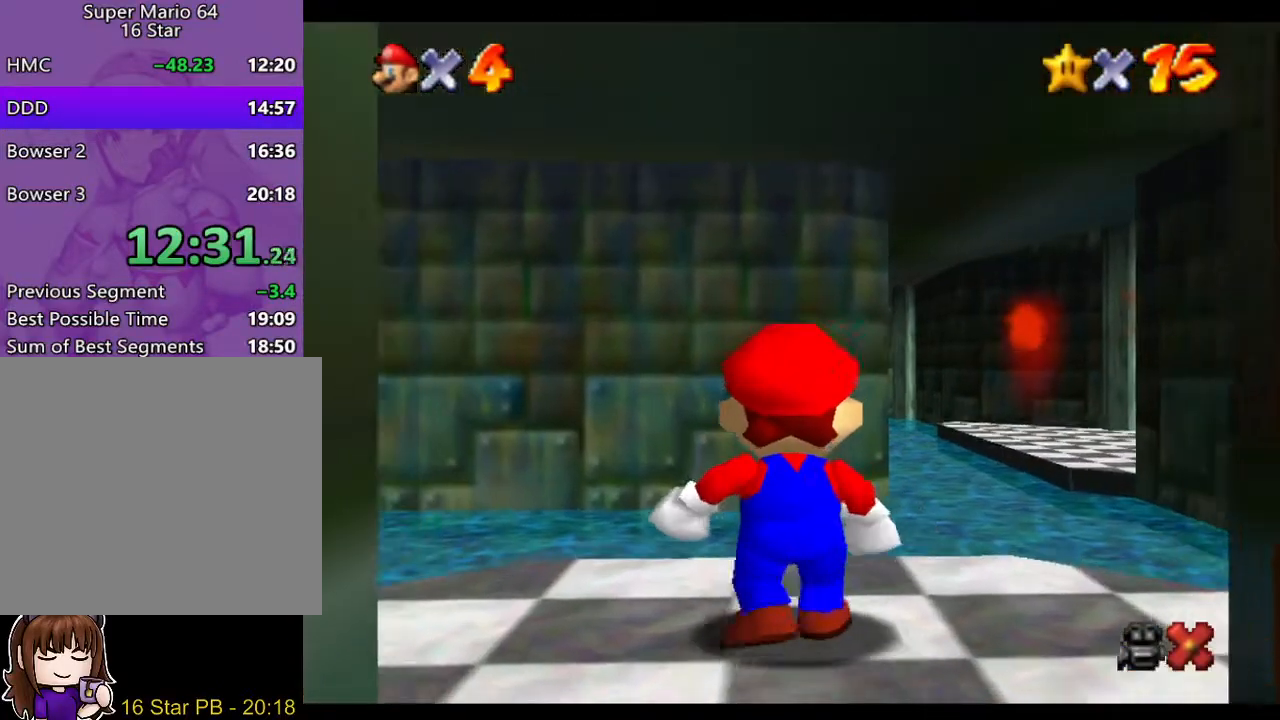
{"buttons": ["A"], "left_stick": "up", "right_stick": "center", "events": [[467, "A", "down"], [467, "left_stick", "up"]]}
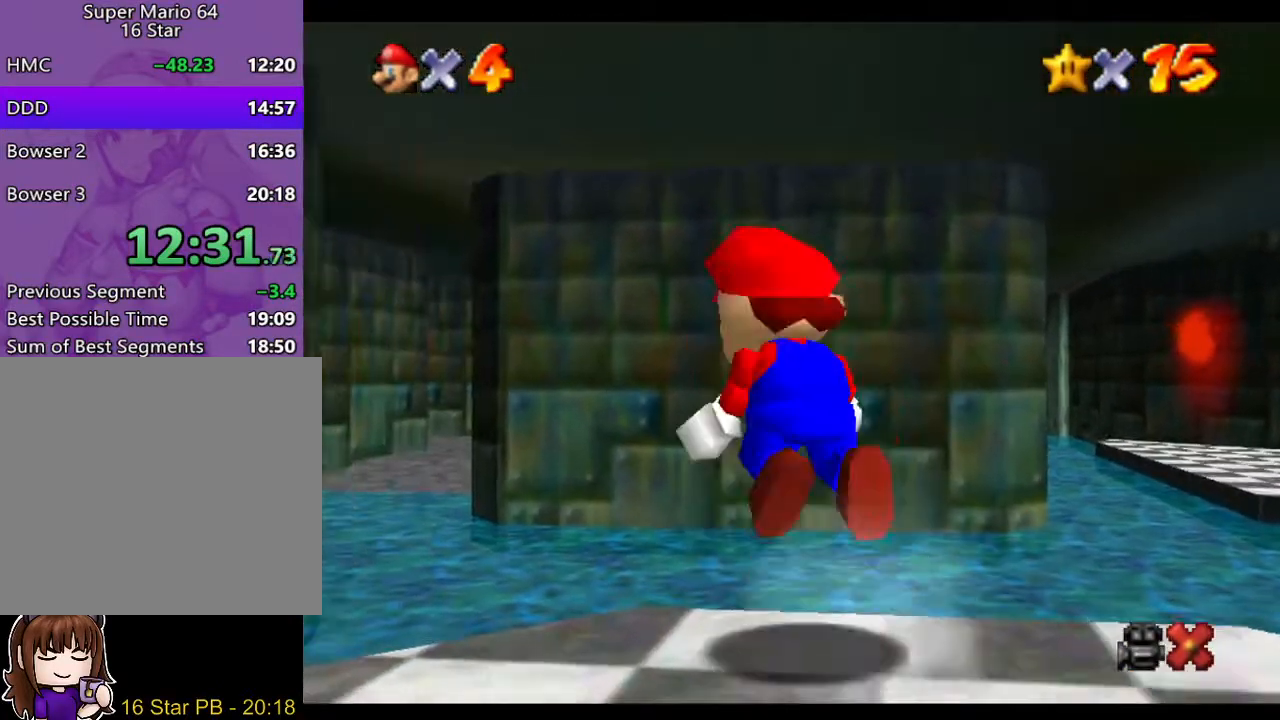
{"buttons": [], "left_stick": "up", "right_stick": "center", "events": [[100, "A", "up"]]}
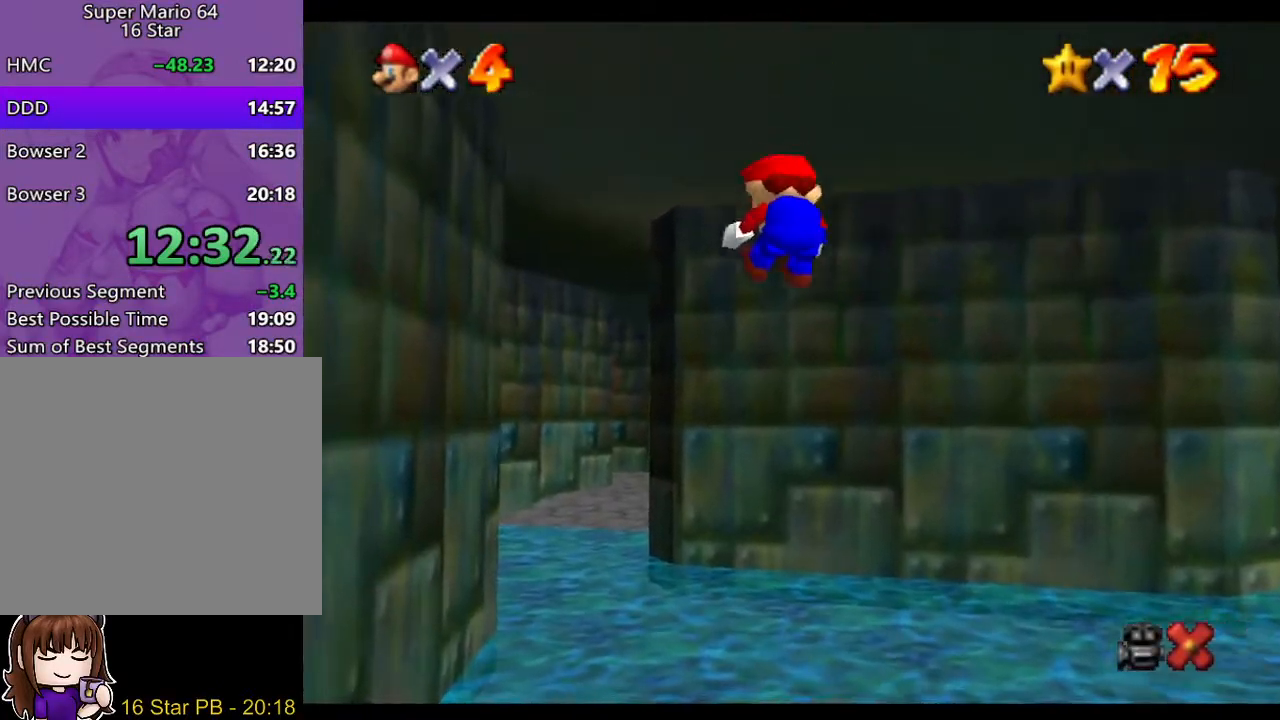
{"buttons": [], "left_stick": "up", "right_stick": "center", "events": [[67, "left_stick", "up-left"], [267, "left_stick", "up"]]}
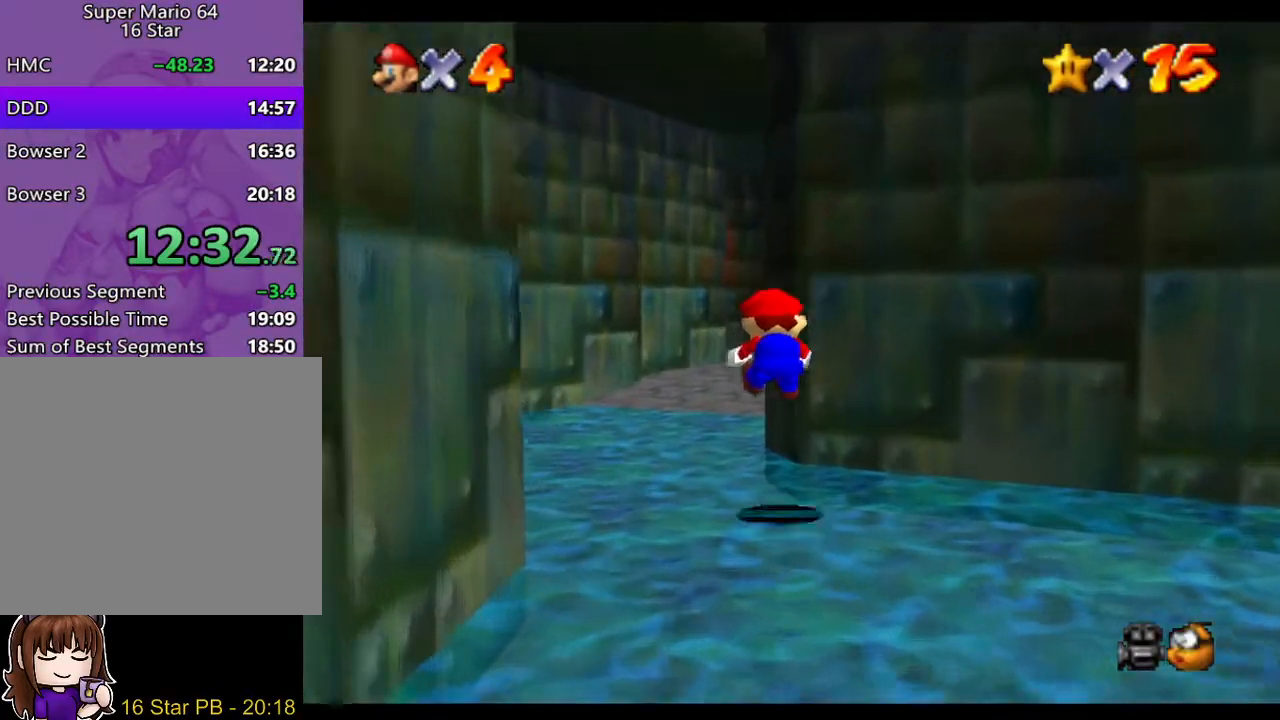
{"buttons": [], "left_stick": "up", "right_stick": "center", "events": []}
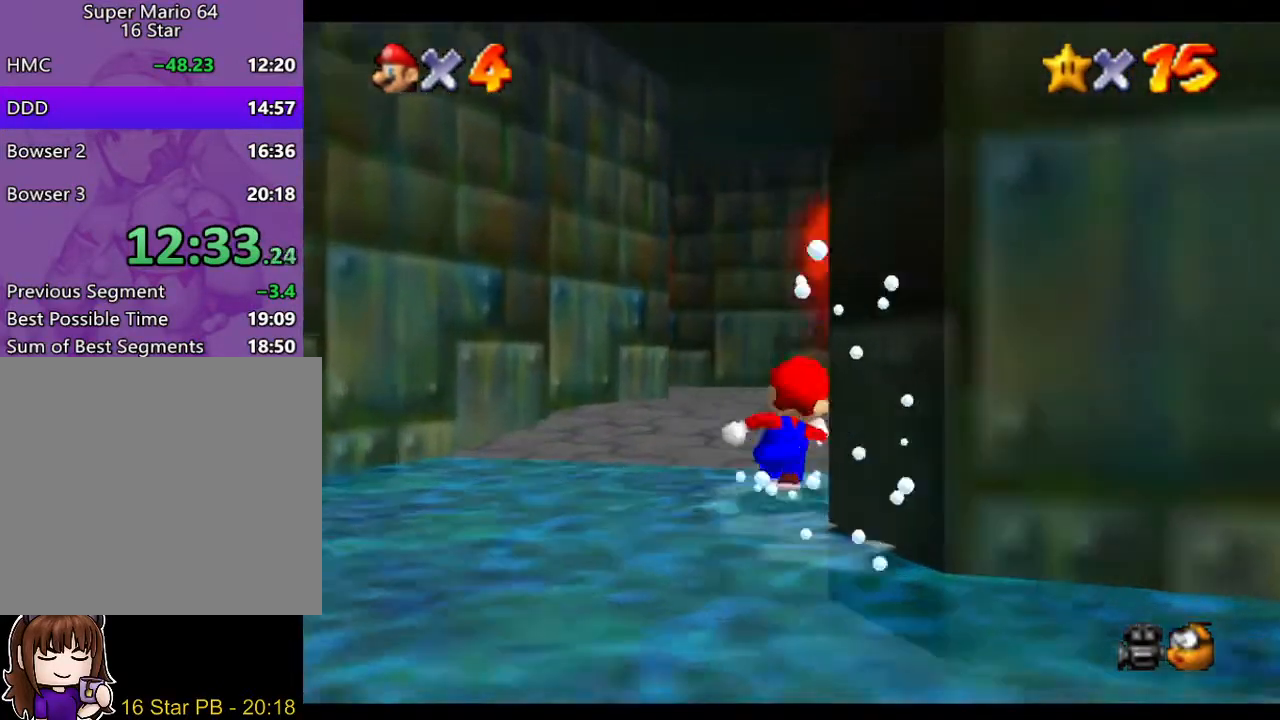
{"buttons": [], "left_stick": "up-left", "right_stick": "center", "events": [[50, "B", "down"], [117, "B", "up"], [250, "left_stick", "up-left"], [400, "A", "down"], [433, "A", "up"]]}
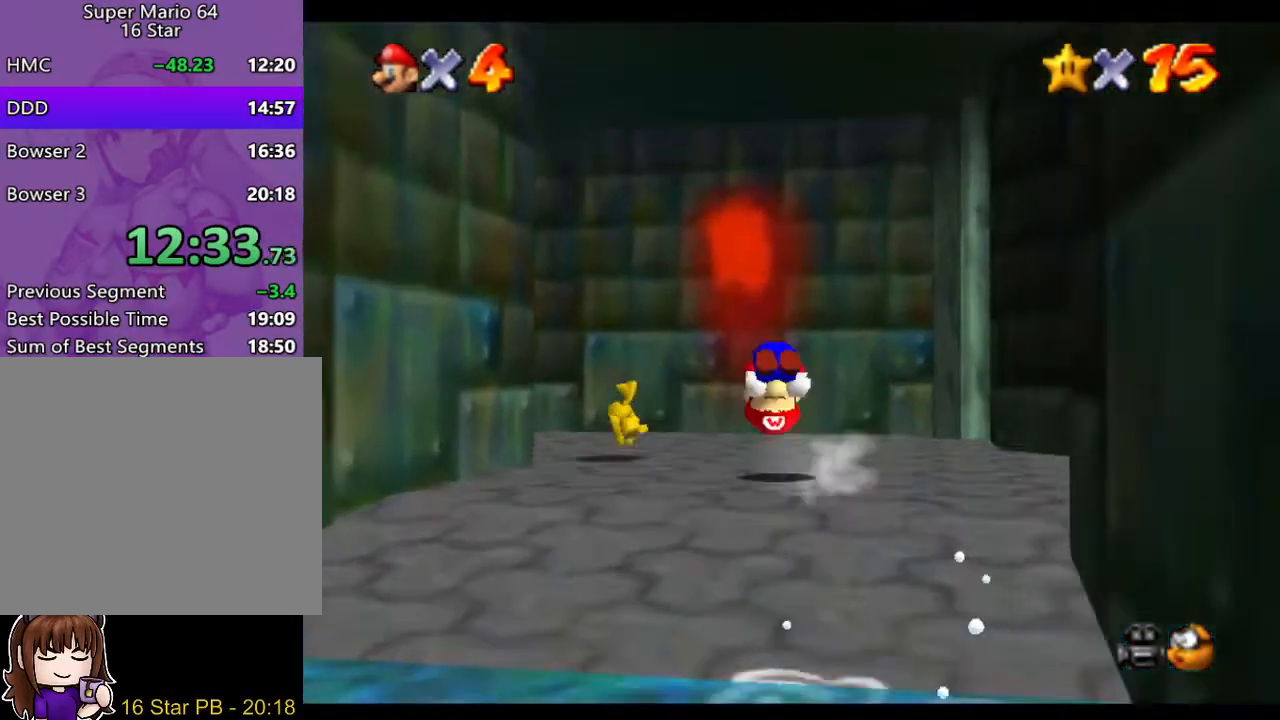
{"buttons": [], "left_stick": "up-left", "right_stick": "center", "events": []}
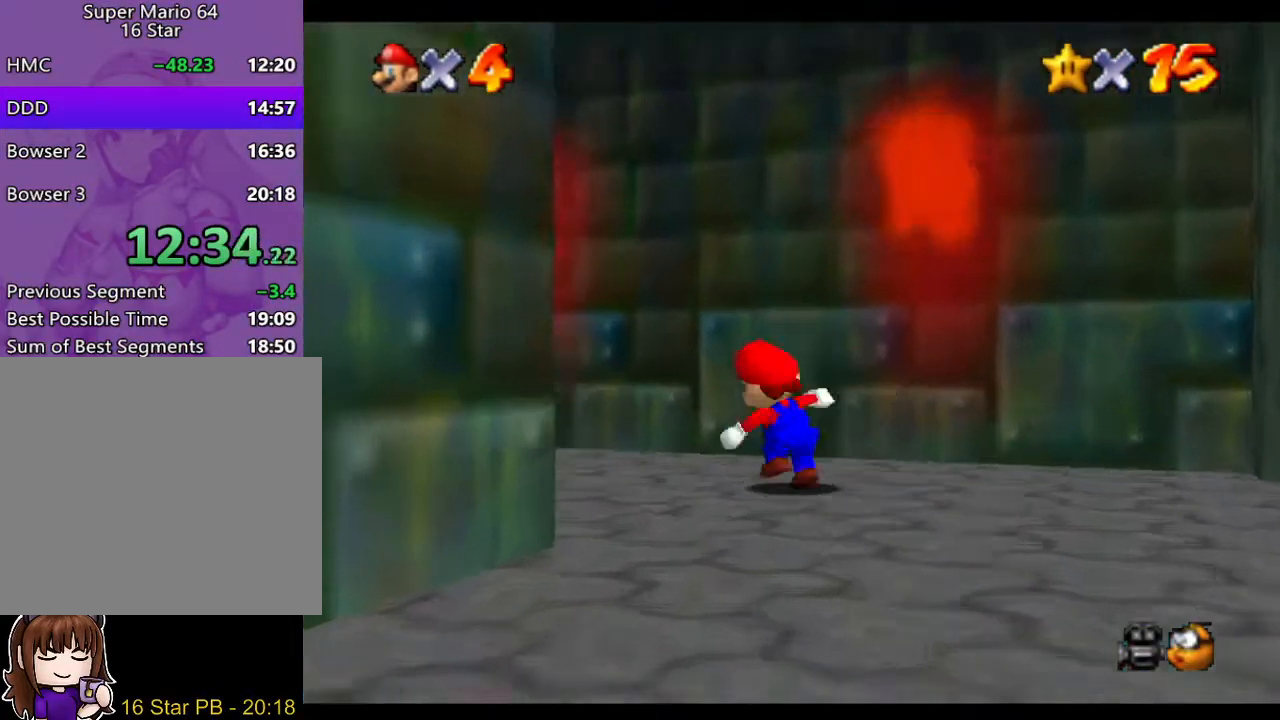
{"buttons": [], "left_stick": "up-left", "right_stick": "center", "events": [[333, "B", "down"], [400, "B", "up"]]}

* _ACTIVITY_: Write the material out again exactly as it appears, dropping the pictures.

* _TASK RESPONSE_:
{"buttons": ["A"], "left_stick": "up", "right_stick": "center", "events": [[467, "A", "down"], [467, "left_stick", "up"]]}
{"buttons": [], "left_stick": "up", "right_stick": "center", "events": [[100, "A", "up"]]}
{"buttons": [], "left_stick": "up", "right_stick": "center", "events": [[67, "left_stick", "up-left"], [267, "left_stick", "up"]]}
{"buttons": [], "left_stick": "up", "right_stick": "center", "events": []}
{"buttons": [], "left_stick": "up-left", "right_stick": "center", "events": [[50, "B", "down"], [117, "B", "up"], [250, "left_stick", "up-left"], [400, "A", "down"], [433, "A", "up"]]}
{"buttons": [], "left_stick": "up-left", "right_stick": "center", "events": []}
{"buttons": [], "left_stick": "up-left", "right_stick": "center", "events": [[333, "B", "down"], [400, "B", "up"]]}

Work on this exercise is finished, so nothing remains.